Sri Mulyani: Ekspor Indonesia Drop 40 Persen Akibat Pandemi

Menteri Keuangan Sri Mulyani Indrawati menyatakan dampak pandemi Covid-19 yang sangat mempengaruhi kegiatan ekonomi nasional termasuk pada ekspor-impor.

oleh Arief Rahman H diperbarui 10 Mar 2022, 17:45 WIB
Menteri Keuangan Sri Mulyani Indrawati mengikuti rapat kerja dengan Komisi XI DPR di Kompleks Parlemen, Senayan, Jakarta, Rabu (19/1/2022). Rapat kerja tersebut terkait evaluasi APBN tahun 2021 dan Pemulihan Ekonomi Nasional (PEN) 2021 serta rencana PEN 2022. (Liputan6.com/Angga Yuniar)

Liputan6.com, Jakarta Menteri Keuangan Sri Mulyani Indrawati mengisahkan dampak pandemi Covid-19 yang sangat mempengaruhi kegiatan ekonomi nasional. Bahkan, tingkat ekspor-impor indonesia terjun bebas hingga 40 persen.

Ia menyebut dengan kondisi itu, berarti penerimaan negara pun jadi semakin berkurang. Baik dari sisi pajak hingga royalti dan kepabeanan. Hal ini imbas dari kegiatan ekonomi masyarakat yang berhenti seketika karena diserang pandemi Covid-19.

“Didalam situasi yang tiba-tiba diam, dampak sosial ekonominya luar biasa dari berhentinya kegiatan manusia, saya bisa bayangkan sebagai Menteri Keuangan kalau seluruh denyut ekonomi berhenti, maka tidak ada yang membayar pajak,” katanya dalam sosialisasi UU Harmonisasi Peraturan Perpajakan Jawa Tengah, Kamis (10/3/2022).

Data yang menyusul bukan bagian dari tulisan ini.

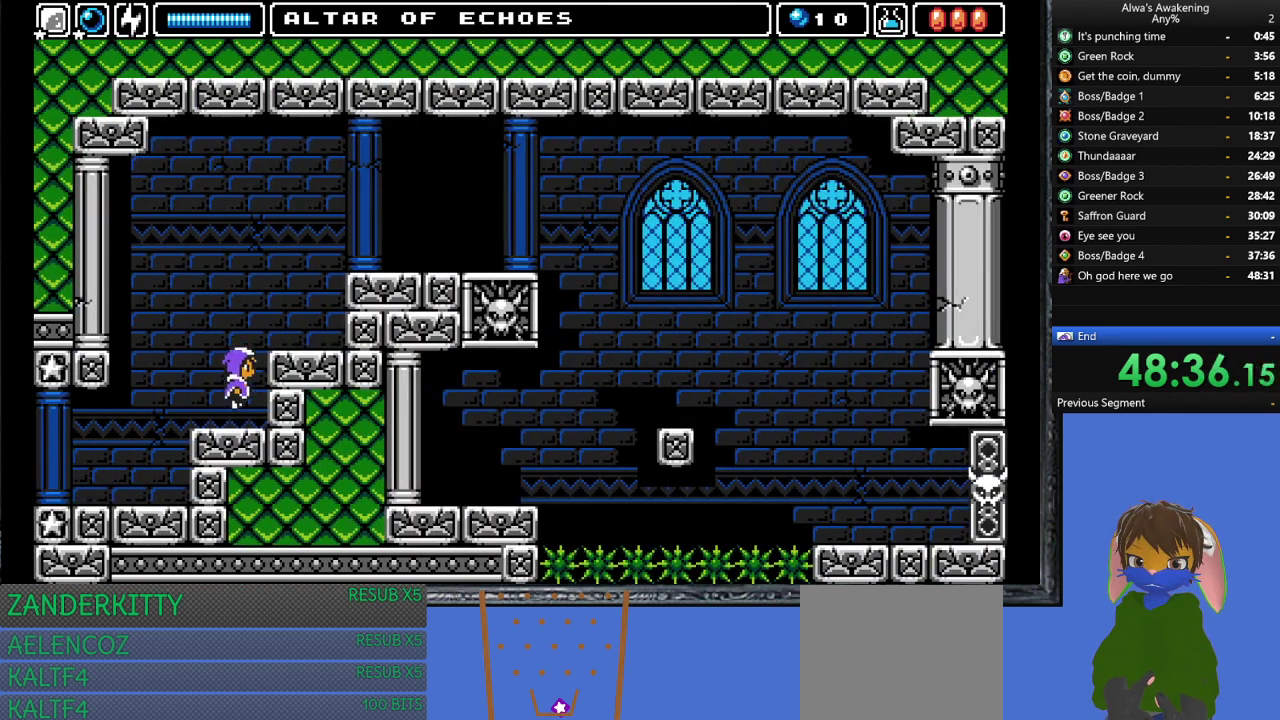
{"buttons": ["DPAD_RIGHT"], "left_stick": "center", "events": [[167, "CROSS", "up"]]}
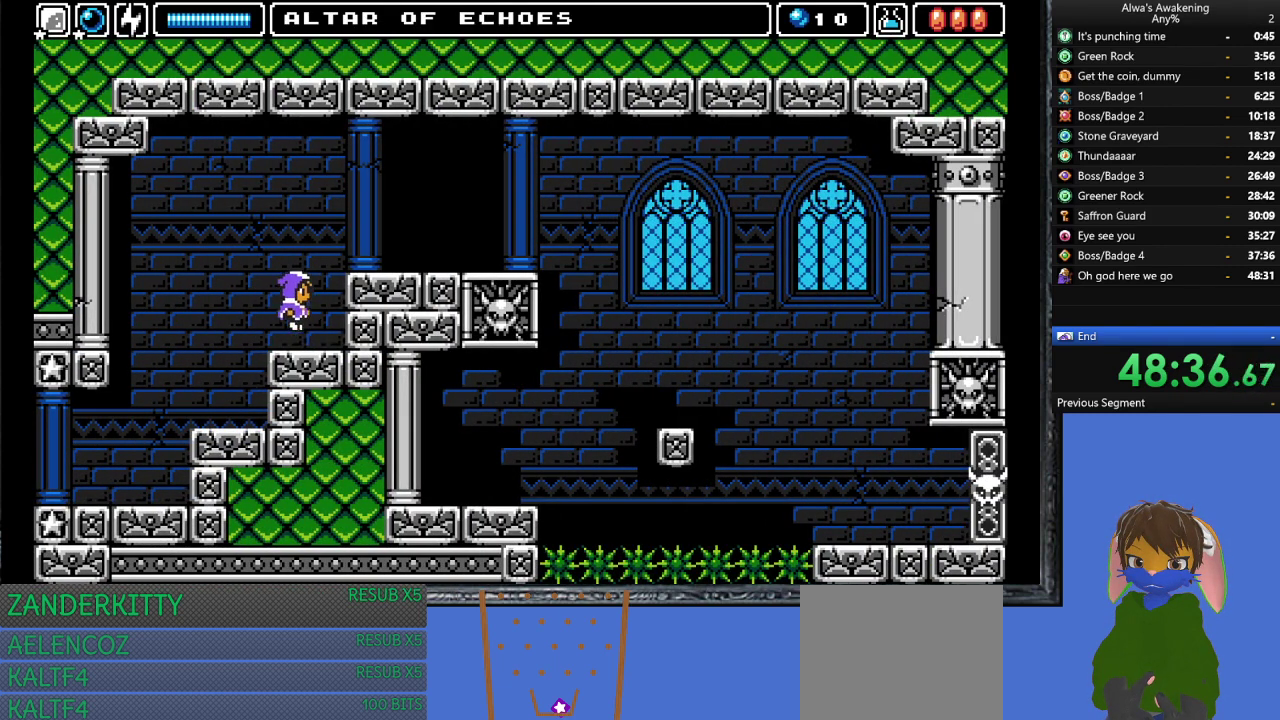
{"buttons": ["CROSS", "DPAD_RIGHT"], "left_stick": "center", "events": [[233, "CROSS", "down"]]}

“Penerimaan negara dari pajak, kepabeanan, dari PNBP, royalti, bea keluar, bea masuk, semua drop karena ekspor kita drop 40 persen, impor drop 30 persen,” imbuh Sri Mulyani.

Bahkan ia menyebut, pertumbuhan ekonomi Indonesia negatif 2 persen dan pada kuartal II 2020 lalu terjun hingga minus 7 persen. Namun, hal ini tak bisa jadi alasan untuk negara tidak hadir membantu rakyatnya.

Dengan turunnya pendapatan negara itu, di masa krisis kesehatan, ia menekankan bahwa negara perlu hadir untuk merespons masyarakat. Ini sebagai pelaksanaan fungsi negara memanfaatkan dan menyalurkan pajak-pajak yang sebelumnya dikumpulkan.

“Negara hadir berarti hanya satu, kalau pendapatan turun, namun kita harus melindungi rakyat dari ancaman kesehatan, kita harus melindungi masyarakat dari ancaman sosial, terutama usaha kecil menengah yang tak bisa lagi jualan bakso, jualan jamu. Pasti dampaknya sangat menekan di tingkat masyarakat akar rumput.

 

* Untuk mengetahui kebenaran informasi yang beredar, silakan WhatsApp ke nomor 0811 9787 670 hanya dengan ketik kata kunci yang diinginkan.


Perbedaan Dengan Krisis Sebelumnya

Menteri Keuangan Sri Mulyani

Lebih lanjut, bendahara negara itu juga membandingkan dengan krisis pada 2008-2009 dan krisis ekonomi pada 1998 lalu. Pada 2008 lalu krisis ekonomi dimulai dari runtuhnya Lehman Brother dan berdampak ke dunia luas.

Lalu, pada 1998 krisis ekonomi bermula dari runtuhnya bank-bank milik negara yang berimbas pada kegiatan ekonomi masyarakat. Keadaan pandemi, kata dia, langsung berdampak pada masyarakat tanpa perantara terlebih dahulu.

“Guncangan nya ke seluruh sendi kehidupan kita. Tapi pandemi itu langsung ke rakyat, gak melalui bank dulu,” katanya.

“Jadi waktu itu (pandemi) kita melihat penerimaan negara menurun belanja harus naik karena kita harus memberikan perlindungan dalam bentuk kesehatan entah itu belanja yang sakit karena covid membeli APD ayng waktu itu rebutan membeli PCR ayng waktu itu masih belum ada, dan harus mengadakan vaksin,” terang dia.

Ia menyebut, belanja pemerintah untuk perlindungan masyarakat tujuannya untuk membantu UMKM dan mulai mendesain pemulihan ekonomi selanjutnya tanpa menunggu Covid-19 usai.